When I was sixteen, my father gave me a ripped copy of Getz/Gilberto and I fell in love. This week "The Girl from Ipanema" is turning 50, NPR informs me as stomp up to my little kitchen and punch on my Sony boombox. I have to adjust the antenna because some irresponsible past apprentice broke off the end, and the silly contraption likes to gargle and waver as I walk to and fro making dinner. I'm flattered that it sounds clearest when I'm standing near. Yes, I'm so starved for attention, living by myself on the fringe of the pinewoods, that I anthropomorphize an archaic hunk of electrical wiring and plastic. I call him Phil. We have a great time.
But I digress.
My father, as I said, gave me a copy of the CD, title scrawled in Sharpie when I was sixteen and even though I know it's one of the best selling jazz albums ever and you're a total philistine if you don't know "Girl from Ipanema," I still feel like it's my little secret when I slip it into the stereo and pad around kitchen like I did when I was sixteen and enamored with Chinese cuisine and jazz. In an alternate universe, I would either be a theoretical physicist of a jazz singer. In this universe, an unfortunate lack of mathematic or vocal talent has limited me to the world of the written word. At sixteen, I fell in love with jazz for its paradoxical boldness and interiority, its smallness, its nuance, its texture, its brassy and seductive keen. It's my personal soundtrack to solitude. "The Girl from Ipanema" by Getz and Gilberto does all of that with a flair which may be matched but certainly not surpassed, and as I listen to it crackle through my radio tonight, it still holds me.

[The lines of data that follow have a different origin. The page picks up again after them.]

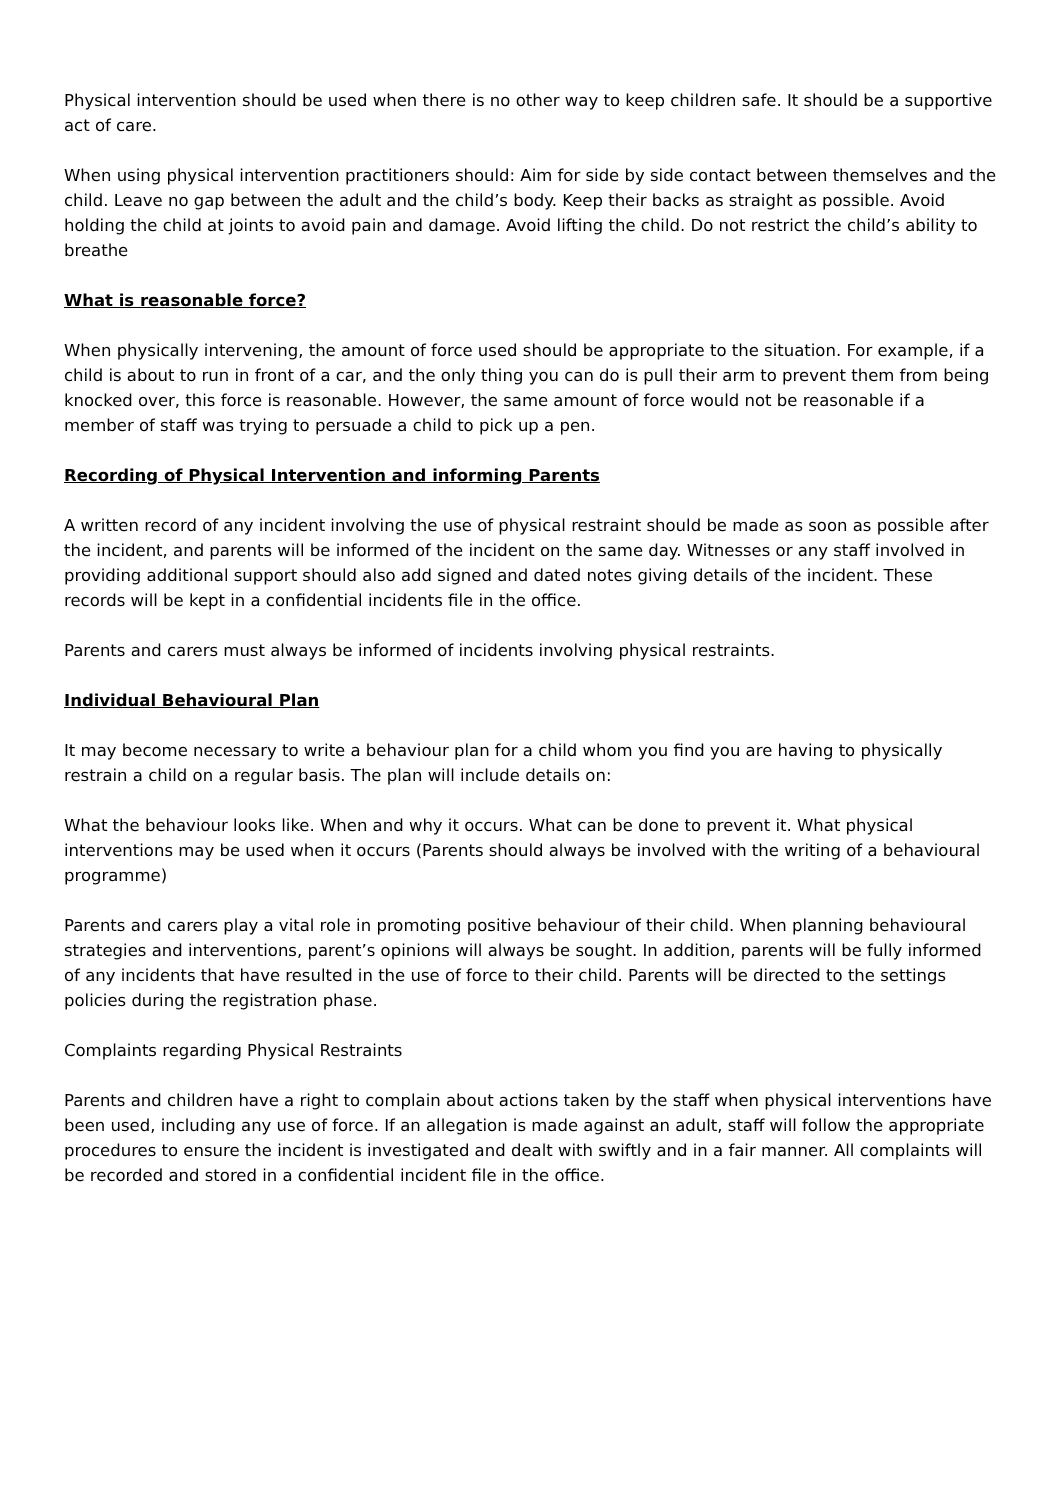Physical intervention should be used when there is no other way to keep children safe. It should be a supportive act of care.
When using physical intervention practitioners should: Aim for side by side contact between themselves and the child. Leave no gap between the adult and the child’s body. Keep their backs as straight as possible. Avoid holding the child at joints to avoid pain and damage. Avoid lifting the child. Do not restrict the child’s ability to breathe
What is reasonable force?
When physically intervening, the amount of force used should be appropriate to the situation. For example, if a child is about to run in front of a car, and the only thing you can do is pull their arm to prevent them from being knocked over, this force is reasonable. However, the same amount of force would not be reasonable if a member of staff was trying to persuade a child to pick up a pen.
Recording of Physical Intervention and informing Parents
A written record of any incident involving the use of physical restraint should be made as soon as possible after the incident, and parents will be informed of the incident on the same day. Witnesses or any staff involved in providing additional support should also add signed and dated notes giving details of the incident. These records will be kept in a confidential incidents file in the office.
Parents and carers must always be informed of incidents involving physical restraints.
Individual Behavioural Plan
It may become necessary to write a behaviour plan for a child whom you find you are having to physically restrain a child on a regular basis. The plan will include details on:
What the behaviour looks like. When and why it occurs. What can be done to prevent it. What physical interventions may be used when it occurs (Parents should always be involved with the writing of a behavioural programme)
Parents and carers play a vital role in promoting positive behaviour of their child. When planning behavioural strategies and interventions, parent’s opinions will always be sought. In addition, parents will be fully informed of any incidents that have resulted in the use of force to their child. Parents will be directed to the settings policies during the registration phase.
Complaints regarding Physical Restraints
Parents and children have a right to complain about actions taken by the staff when physical interventions have been used, including any use of force. If an allegation is made against an adult, staff will follow the appropriate procedures to ensure the incident is investigated and dealt with swiftly and in a fair manner. All complaints will be recorded and stored in a confidential incident file in the office.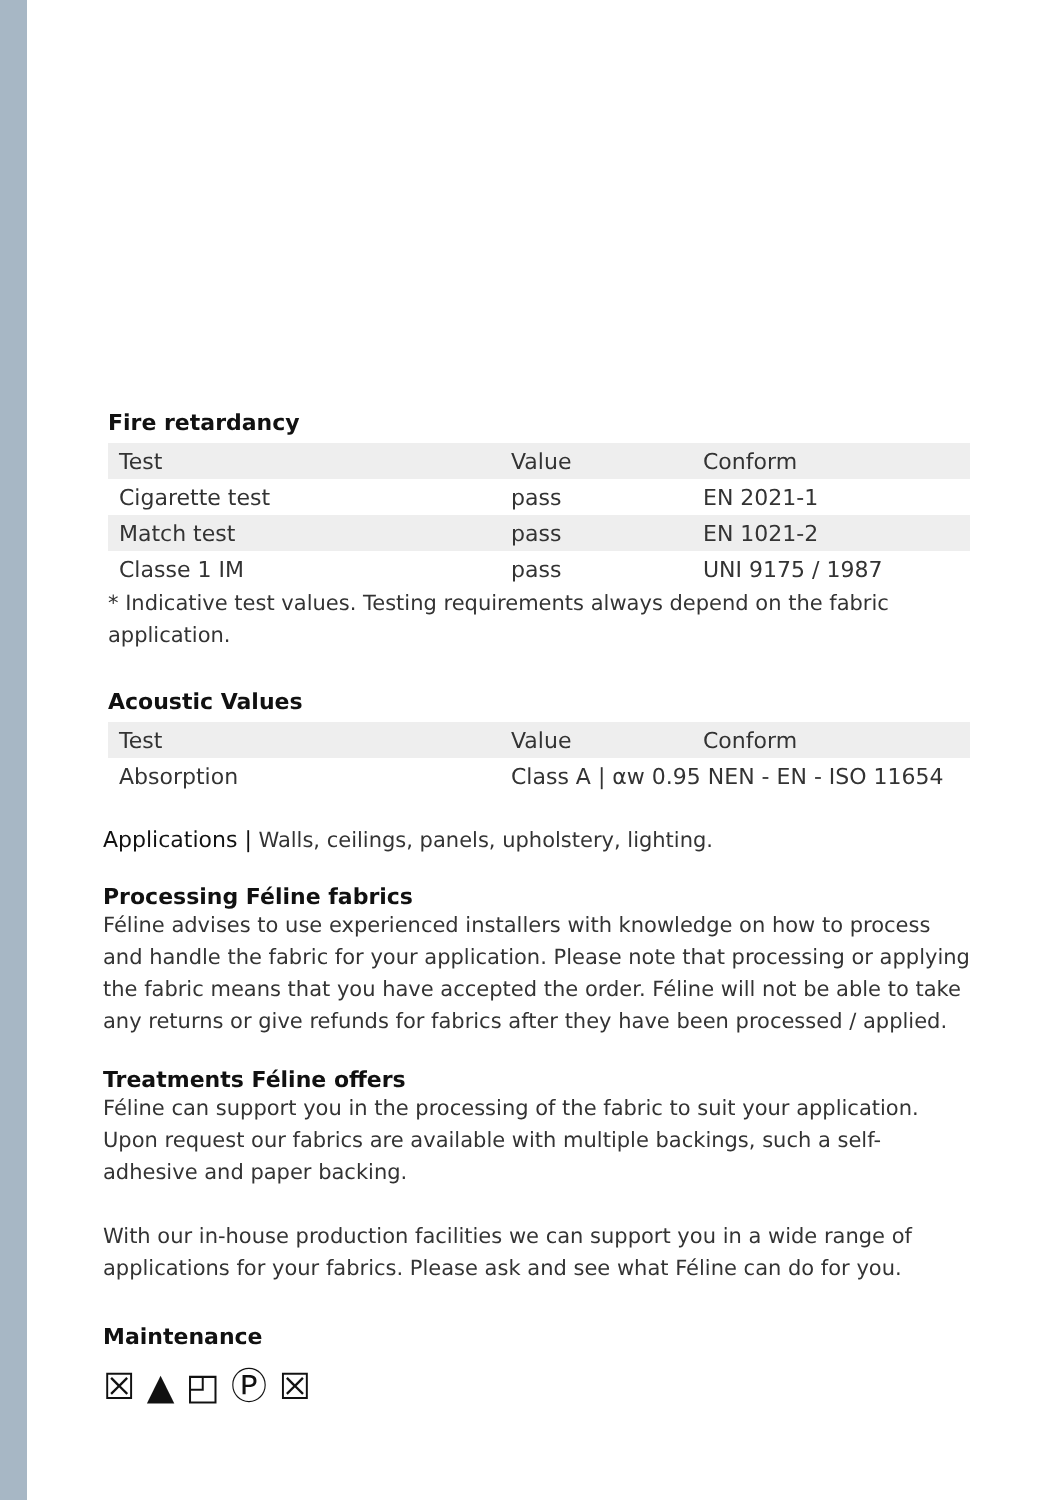Fire retardancy
| Test | Value | Conform |
| Cigarette test | pass | EN 2021-1 |
| Match test | pass | EN 1021-2 |
| Classe 1 IM | pass | UNI 9175 / 1987 |
* Indicative test values. Testing requirements always depend on the fabric application.
Acoustic Values
| Test | Value | Conform |
| Absorption | Class A / αw 0.95 NEN - EN - ISO 11654 | |
Applications | Walls, ceilings, panels, upholstery, lighting.
Processing Féline fabrics
Féline advises to use experienced installers with knowledge on how to process and handle the fabric for your application. Please note that processing or applying the fabric means that you have accepted the order. Féline will not be able to take any returns or give refunds for fabrics after they have been processed / applied.
Treatments Féline offers
Féline can support you in the processing of the fabric to suit your application.
Upon request our fabrics are available with multiple backings, such a self-adhesive and paper backing.
With our in-house production facilities we can support you in a wide range of applications for your fabrics. Please ask and see what Féline can do for you.
Maintenance
☒ ▲ ◰ Ⓟ ☒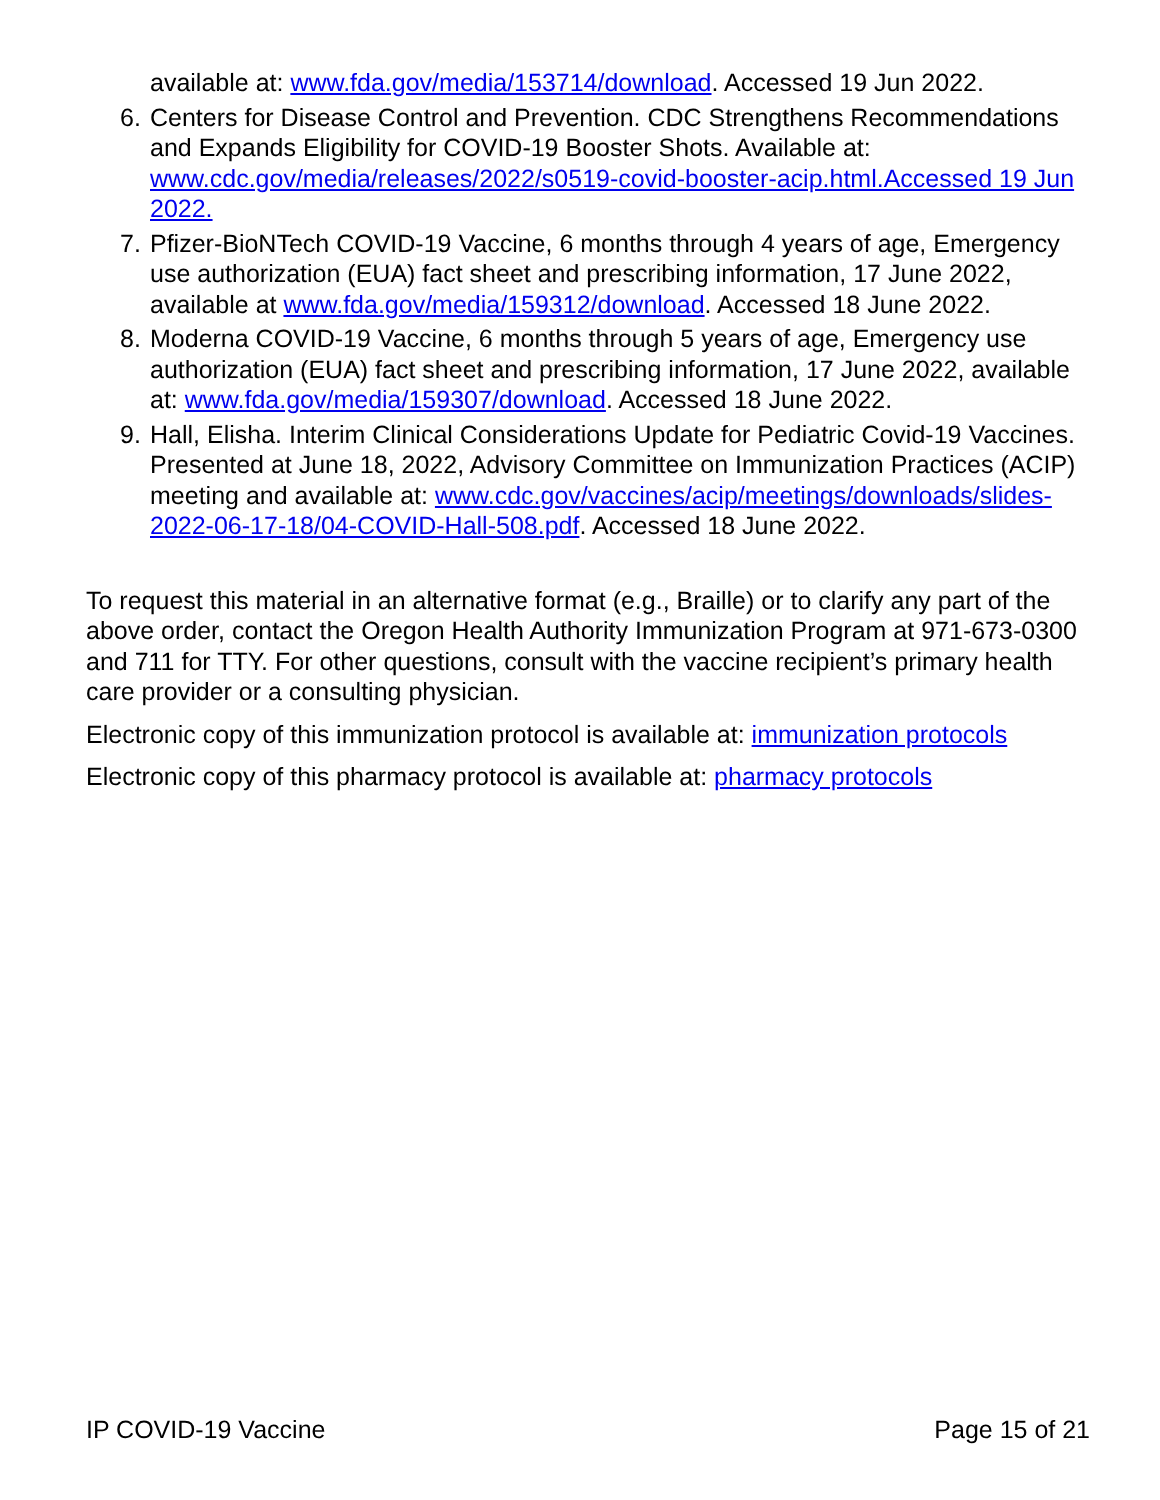available at: www.fda.gov/media/153714/download. Accessed 19 Jun 2022.
6. Centers for Disease Control and Prevention. CDC Strengthens Recommendations and Expands Eligibility for COVID-19 Booster Shots. Available at: www.cdc.gov/media/releases/2022/s0519-covid-booster-acip.html.Accessed 19 Jun 2022.
7. Pfizer-BioNTech COVID-19 Vaccine, 6 months through 4 years of age, Emergency use authorization (EUA) fact sheet and prescribing information, 17 June 2022, available at www.fda.gov/media/159312/download. Accessed 18 June 2022.
8. Moderna COVID-19 Vaccine, 6 months through 5 years of age, Emergency use authorization (EUA) fact sheet and prescribing information, 17 June 2022, available at: www.fda.gov/media/159307/download. Accessed 18 June 2022.
9. Hall, Elisha. Interim Clinical Considerations Update for Pediatric Covid-19 Vaccines. Presented at June 18, 2022, Advisory Committee on Immunization Practices (ACIP) meeting and available at: www.cdc.gov/vaccines/acip/meetings/downloads/slides-2022-06-17-18/04-COVID-Hall-508.pdf. Accessed 18 June 2022.
To request this material in an alternative format (e.g., Braille) or to clarify any part of the above order, contact the Oregon Health Authority Immunization Program at 971-673-0300 and 711 for TTY. For other questions, consult with the vaccine recipient’s primary health care provider or a consulting physician.
Electronic copy of this immunization protocol is available at: immunization protocols
Electronic copy of this pharmacy protocol is available at: pharmacy protocols
IP COVID-19 Vaccine Page 15 of 21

At its best, jazz a celebration of the mundane and in a world of high def, I still think its heard best of the cantankerous crackle of a jacked-up radio, the way I'd listen to it during late-night car trips home, dizzy with sleep and the heavy stutter of the radio host--That was...um...*shuffle shuffle*...Astrud Gilberto on vocals. That voice crooned my eyes shut at six, and then sixteen, and now again at twenty because even though I have the CDs (yes, I know: I'm a technological cavewoman) and I can have whatever music I want instantly, I still love the radio best.
Here on the farm, I wake up to the news, I eat lunch to "Afternoon Classics," and I make dinner to the tune of "Evening Edition" and the growl of Terry Gross. Some days I can count the number of words I speak on my fingers (maybe throw in a couple of toes), but my Sony boombox is a faithful and chatty companion. Sometimes I get annoyed with it because I flip it on halfway through my favorite show and my little PowerBook G4 won't play podcasts so I know I'll never hear the beginning of that fascinating interview with some film director. But I like to think that you can have a conversation with a radio precisely because you can't control it. It plays what it plays, and you can switch stations but the archipelago of clarity between the static waves is limited. Limitation is the space where love happens.